| Input material |
■ ■ ■ ■
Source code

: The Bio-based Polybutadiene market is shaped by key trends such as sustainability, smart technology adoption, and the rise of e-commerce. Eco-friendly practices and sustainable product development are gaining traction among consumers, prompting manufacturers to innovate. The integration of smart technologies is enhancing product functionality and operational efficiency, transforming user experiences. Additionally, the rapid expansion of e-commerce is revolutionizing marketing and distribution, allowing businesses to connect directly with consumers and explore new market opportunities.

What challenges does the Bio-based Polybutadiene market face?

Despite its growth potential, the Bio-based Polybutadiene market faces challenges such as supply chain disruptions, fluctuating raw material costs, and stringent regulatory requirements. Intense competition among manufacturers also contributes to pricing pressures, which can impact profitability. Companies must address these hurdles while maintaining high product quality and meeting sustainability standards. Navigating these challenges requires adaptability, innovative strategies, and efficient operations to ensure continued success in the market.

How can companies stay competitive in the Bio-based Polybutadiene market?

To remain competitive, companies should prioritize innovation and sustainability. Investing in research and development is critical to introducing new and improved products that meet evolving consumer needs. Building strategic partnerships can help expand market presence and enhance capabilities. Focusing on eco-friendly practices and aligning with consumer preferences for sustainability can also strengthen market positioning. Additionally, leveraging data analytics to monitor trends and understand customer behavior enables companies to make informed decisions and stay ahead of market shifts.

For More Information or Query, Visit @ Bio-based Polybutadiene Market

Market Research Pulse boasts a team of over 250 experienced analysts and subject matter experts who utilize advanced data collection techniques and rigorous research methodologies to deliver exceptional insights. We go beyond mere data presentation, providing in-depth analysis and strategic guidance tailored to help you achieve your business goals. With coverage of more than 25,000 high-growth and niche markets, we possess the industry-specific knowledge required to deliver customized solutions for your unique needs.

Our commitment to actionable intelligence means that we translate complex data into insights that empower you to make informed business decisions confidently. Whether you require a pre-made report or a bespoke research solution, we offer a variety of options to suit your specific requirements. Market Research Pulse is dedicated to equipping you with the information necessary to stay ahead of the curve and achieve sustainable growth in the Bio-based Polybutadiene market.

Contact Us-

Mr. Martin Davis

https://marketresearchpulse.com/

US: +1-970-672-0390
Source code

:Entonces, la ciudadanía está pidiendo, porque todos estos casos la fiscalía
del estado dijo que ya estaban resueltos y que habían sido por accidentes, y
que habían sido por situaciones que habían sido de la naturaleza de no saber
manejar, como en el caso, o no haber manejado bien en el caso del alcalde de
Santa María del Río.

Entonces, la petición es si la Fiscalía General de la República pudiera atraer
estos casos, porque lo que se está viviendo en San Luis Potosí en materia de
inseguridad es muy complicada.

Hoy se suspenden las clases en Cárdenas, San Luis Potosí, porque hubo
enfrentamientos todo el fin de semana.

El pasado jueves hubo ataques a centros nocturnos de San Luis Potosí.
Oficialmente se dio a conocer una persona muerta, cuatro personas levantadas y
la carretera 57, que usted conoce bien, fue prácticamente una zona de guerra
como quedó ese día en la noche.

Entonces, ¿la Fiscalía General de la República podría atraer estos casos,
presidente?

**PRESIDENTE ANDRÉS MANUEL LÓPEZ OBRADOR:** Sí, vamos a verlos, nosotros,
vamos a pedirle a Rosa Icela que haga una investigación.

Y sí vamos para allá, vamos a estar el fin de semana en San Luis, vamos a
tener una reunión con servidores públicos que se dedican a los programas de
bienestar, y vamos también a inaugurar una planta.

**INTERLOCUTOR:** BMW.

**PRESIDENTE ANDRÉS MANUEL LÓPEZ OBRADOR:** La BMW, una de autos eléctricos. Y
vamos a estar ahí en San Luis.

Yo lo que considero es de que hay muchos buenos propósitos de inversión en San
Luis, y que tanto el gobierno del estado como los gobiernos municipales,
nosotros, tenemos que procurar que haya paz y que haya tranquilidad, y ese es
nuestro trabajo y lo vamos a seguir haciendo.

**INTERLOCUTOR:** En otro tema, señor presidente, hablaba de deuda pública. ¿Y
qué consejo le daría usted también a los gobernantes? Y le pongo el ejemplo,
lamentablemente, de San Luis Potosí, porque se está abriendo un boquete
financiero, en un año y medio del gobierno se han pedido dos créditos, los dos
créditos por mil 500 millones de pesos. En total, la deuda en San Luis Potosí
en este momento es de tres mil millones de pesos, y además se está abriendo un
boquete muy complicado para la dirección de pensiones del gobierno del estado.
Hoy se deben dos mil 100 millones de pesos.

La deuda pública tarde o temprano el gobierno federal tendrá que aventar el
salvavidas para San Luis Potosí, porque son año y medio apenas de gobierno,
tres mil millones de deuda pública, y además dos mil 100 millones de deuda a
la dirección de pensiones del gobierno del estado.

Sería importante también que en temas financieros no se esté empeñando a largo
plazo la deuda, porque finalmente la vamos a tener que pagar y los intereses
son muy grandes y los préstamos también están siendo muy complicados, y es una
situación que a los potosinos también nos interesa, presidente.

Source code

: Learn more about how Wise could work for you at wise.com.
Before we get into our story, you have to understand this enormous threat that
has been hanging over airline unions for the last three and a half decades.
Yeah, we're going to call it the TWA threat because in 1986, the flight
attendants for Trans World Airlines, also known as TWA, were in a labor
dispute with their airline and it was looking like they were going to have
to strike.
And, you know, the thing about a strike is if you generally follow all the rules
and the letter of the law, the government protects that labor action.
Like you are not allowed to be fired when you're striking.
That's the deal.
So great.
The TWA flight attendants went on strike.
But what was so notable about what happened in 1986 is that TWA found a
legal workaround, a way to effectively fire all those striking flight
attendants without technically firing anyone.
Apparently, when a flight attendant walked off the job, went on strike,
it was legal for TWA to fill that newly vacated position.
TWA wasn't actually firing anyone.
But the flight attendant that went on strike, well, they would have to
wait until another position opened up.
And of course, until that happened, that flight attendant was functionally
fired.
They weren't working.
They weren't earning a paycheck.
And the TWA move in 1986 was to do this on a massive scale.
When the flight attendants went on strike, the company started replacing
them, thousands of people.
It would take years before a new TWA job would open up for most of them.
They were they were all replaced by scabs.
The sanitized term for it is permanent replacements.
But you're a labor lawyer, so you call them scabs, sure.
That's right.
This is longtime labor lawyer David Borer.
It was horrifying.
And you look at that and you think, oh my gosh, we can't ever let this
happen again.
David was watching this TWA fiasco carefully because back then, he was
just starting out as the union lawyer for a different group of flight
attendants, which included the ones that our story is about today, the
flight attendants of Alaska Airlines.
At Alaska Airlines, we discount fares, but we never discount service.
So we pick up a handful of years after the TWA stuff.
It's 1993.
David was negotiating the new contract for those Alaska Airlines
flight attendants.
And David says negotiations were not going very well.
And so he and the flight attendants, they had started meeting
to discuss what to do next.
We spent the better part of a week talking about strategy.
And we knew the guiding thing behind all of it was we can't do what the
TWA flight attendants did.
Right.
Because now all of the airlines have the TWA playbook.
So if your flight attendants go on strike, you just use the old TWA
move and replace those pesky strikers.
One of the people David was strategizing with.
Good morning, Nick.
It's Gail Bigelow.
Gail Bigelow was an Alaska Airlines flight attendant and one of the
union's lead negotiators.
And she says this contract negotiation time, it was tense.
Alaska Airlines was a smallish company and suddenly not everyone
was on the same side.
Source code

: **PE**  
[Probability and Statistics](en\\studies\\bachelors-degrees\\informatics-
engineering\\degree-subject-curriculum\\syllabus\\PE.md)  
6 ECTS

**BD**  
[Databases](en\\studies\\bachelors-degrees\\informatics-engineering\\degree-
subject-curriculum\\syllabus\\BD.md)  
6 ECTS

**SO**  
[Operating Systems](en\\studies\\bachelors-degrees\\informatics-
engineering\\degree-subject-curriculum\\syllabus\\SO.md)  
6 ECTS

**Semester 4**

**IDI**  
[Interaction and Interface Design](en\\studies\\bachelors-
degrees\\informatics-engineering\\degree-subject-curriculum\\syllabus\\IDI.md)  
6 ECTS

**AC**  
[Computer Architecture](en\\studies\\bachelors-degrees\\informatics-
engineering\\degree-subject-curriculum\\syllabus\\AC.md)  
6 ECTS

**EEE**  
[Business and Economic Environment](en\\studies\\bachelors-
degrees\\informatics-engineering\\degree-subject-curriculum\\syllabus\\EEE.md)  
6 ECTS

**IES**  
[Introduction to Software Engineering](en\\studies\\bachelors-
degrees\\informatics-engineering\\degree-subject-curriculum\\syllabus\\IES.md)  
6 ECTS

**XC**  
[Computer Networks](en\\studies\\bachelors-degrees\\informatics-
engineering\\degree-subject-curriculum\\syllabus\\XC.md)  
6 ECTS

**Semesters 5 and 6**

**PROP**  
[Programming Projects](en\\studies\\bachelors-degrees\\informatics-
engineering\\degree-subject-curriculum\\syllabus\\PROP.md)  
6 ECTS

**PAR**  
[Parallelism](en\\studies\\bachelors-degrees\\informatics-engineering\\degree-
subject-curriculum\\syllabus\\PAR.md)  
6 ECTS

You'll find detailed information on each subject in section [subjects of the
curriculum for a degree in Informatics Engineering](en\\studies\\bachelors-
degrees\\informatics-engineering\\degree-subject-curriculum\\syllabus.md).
■ ■ ■ ■
| Problem requirements |
Update everything from the line containing "Mr. Martin Davis" down to the line containing "Santa María del Río." by replacing "accidentes" with "percances", leaving the rest unchanged. Return only those lines.

| Result of this task |
Mr. Martin Davis

https://marketresearchpulse.com/

US: +1-970-672-0390
Source code

:Entonces, la ciudadanía está pidiendo, porque todos estos casos la fiscalía
del estado dijo que ya estaban resueltos y que habían sido por percances, y
que habían sido por situaciones que habían sido de la naturaleza de no saber
manejar, como en el caso, o no haber manejado bien en el caso del alcalde de
Santa María del Río.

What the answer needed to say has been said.